To: J_F_Shepard who wrote (891038)10/1/2015 10:24:13 PM
From: TimF2 Recommendations

Recommended By
Stock Puppy
TideGlider

  Read Replies (2) | Respond to of 1574070
 
6. Lower murder rates in foreign countries prove that gun control works.

False. This is one of the favorite arguments of gun control proponents, and yet the facts show that there is simply no correlation between gun control laws and murder or suicide rates across a wide spectrum of nations and cultures. In Israel and Switzerland, for example, a license to possess guns is available on demand to every law-abiding adult, and guns are easily obtainable in both nations. Both countries also allow widespread carrying of concealed firearms, and yet, admits Dr. Arthur Kellerman, one of the foremost medical advocates of gun control, Switzerland and Israel “have rates of homicide that are low despite rates of home firearm ownership that are at least as high as those in the United States.” A comparison of crime rates within Europe reveals no correlation between access to guns and crime.

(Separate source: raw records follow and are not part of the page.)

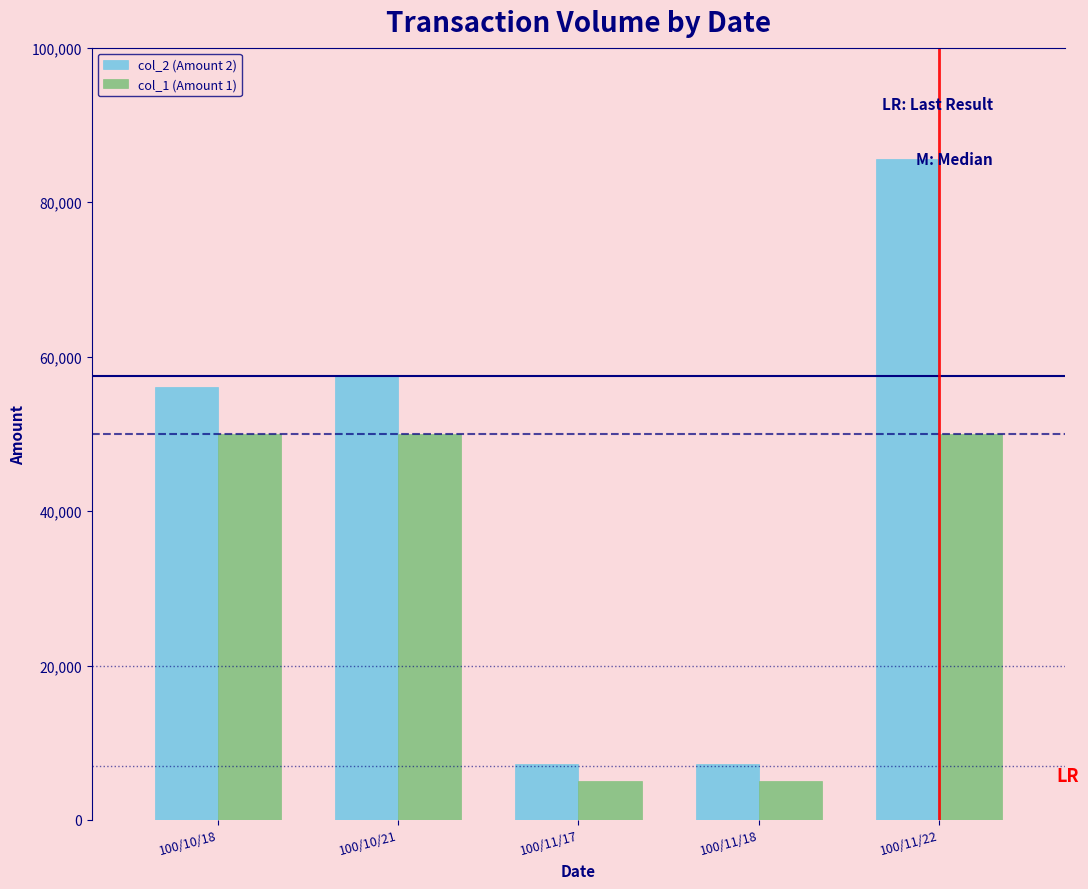

Rank the series by their maximum value, from lowest to highest.

col_1 (Amount 1), col_2 (Amount 2)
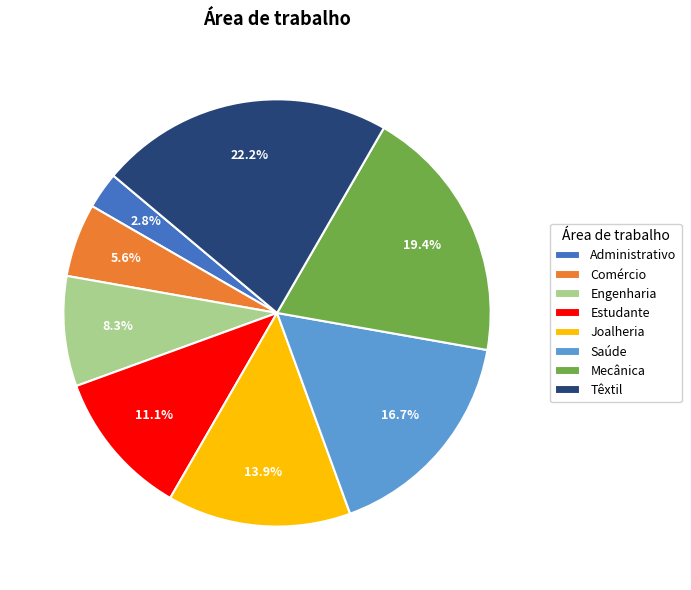

What percentage is the Mecânica slice, to the nearest percent?

19%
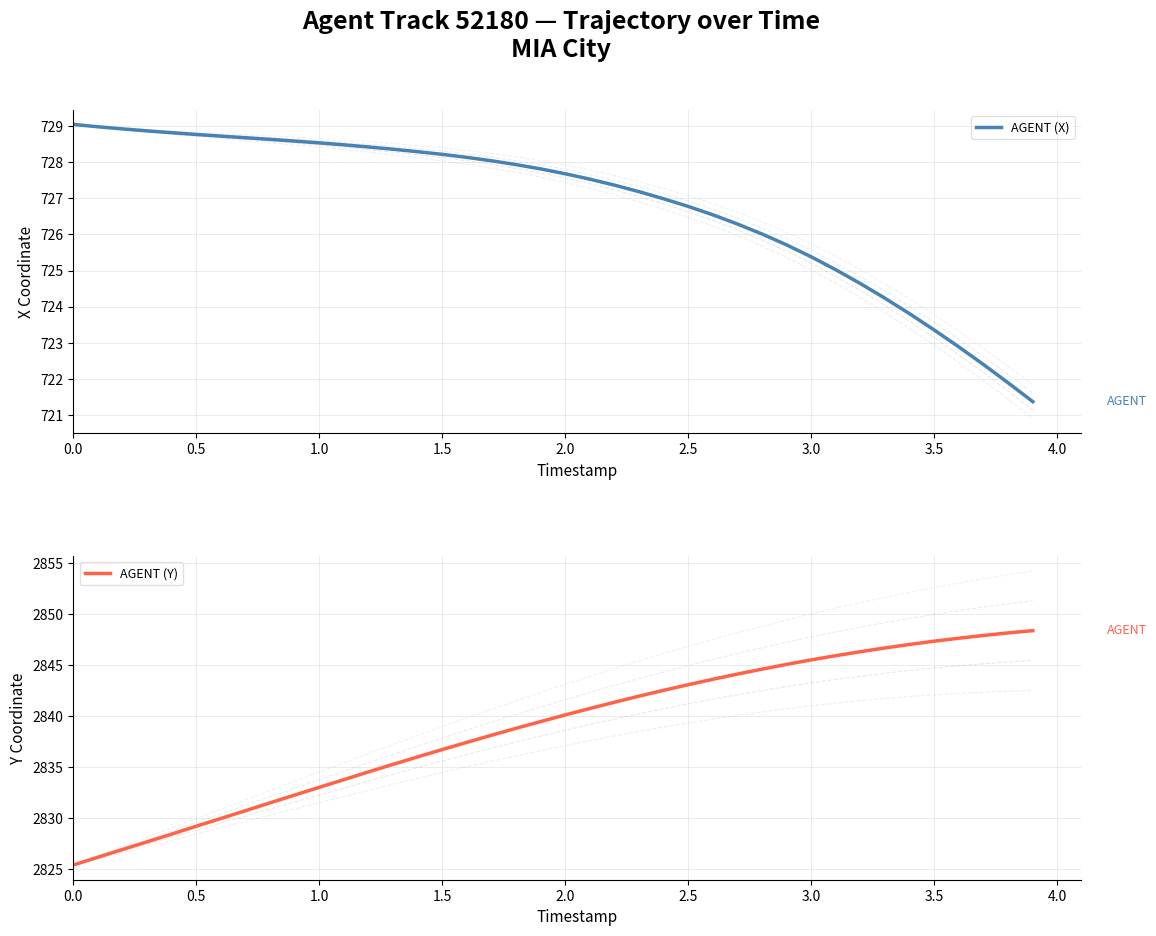

The value of AGENT (X) at 24 is 185.6. True or false?

False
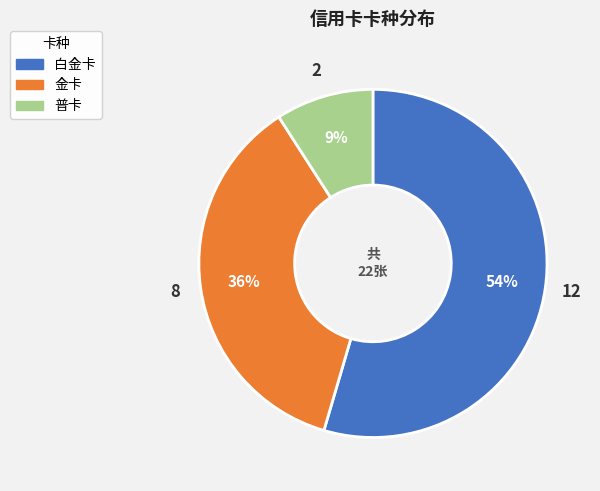

What is the smallest slice in the pie chart?

普卡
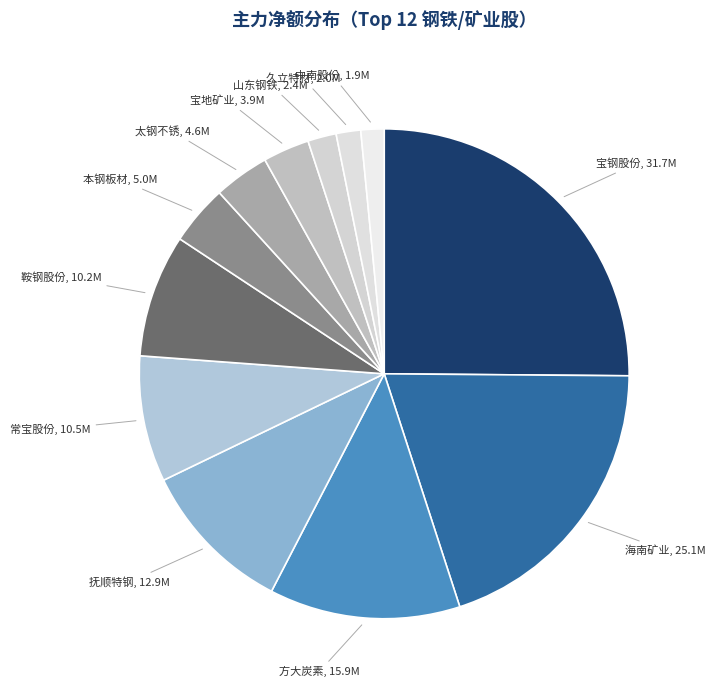

What is the ratio of the value at 太钢不锈 to the value at 山东钢铁?

1.9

http://www.cato.org/publications/commentary/gun-control-myths-realities



To: J_F_Shepard who wrote (891038)10/2/2015 7:37:13 PM
From: steve harris  Respond to of 1574070
 
sure, name a country you think we should follow....



To: J_F_Shepard who wrote (891038)10/3/2015 8:49:51 AM
From: steve harris3 Recommendations

Recommended By
D.Austin
FJB
TideGlider

  Read Replies (2) | Respond to of 1574070
 
Still waiting

Where else in the world would you prefer to live?

God, guns, and guts made America. You've successfully removed two of them, if you remove guns, we're no different than the rest of the world, the rest of the world being easily overran by muslims, dictators, and the left.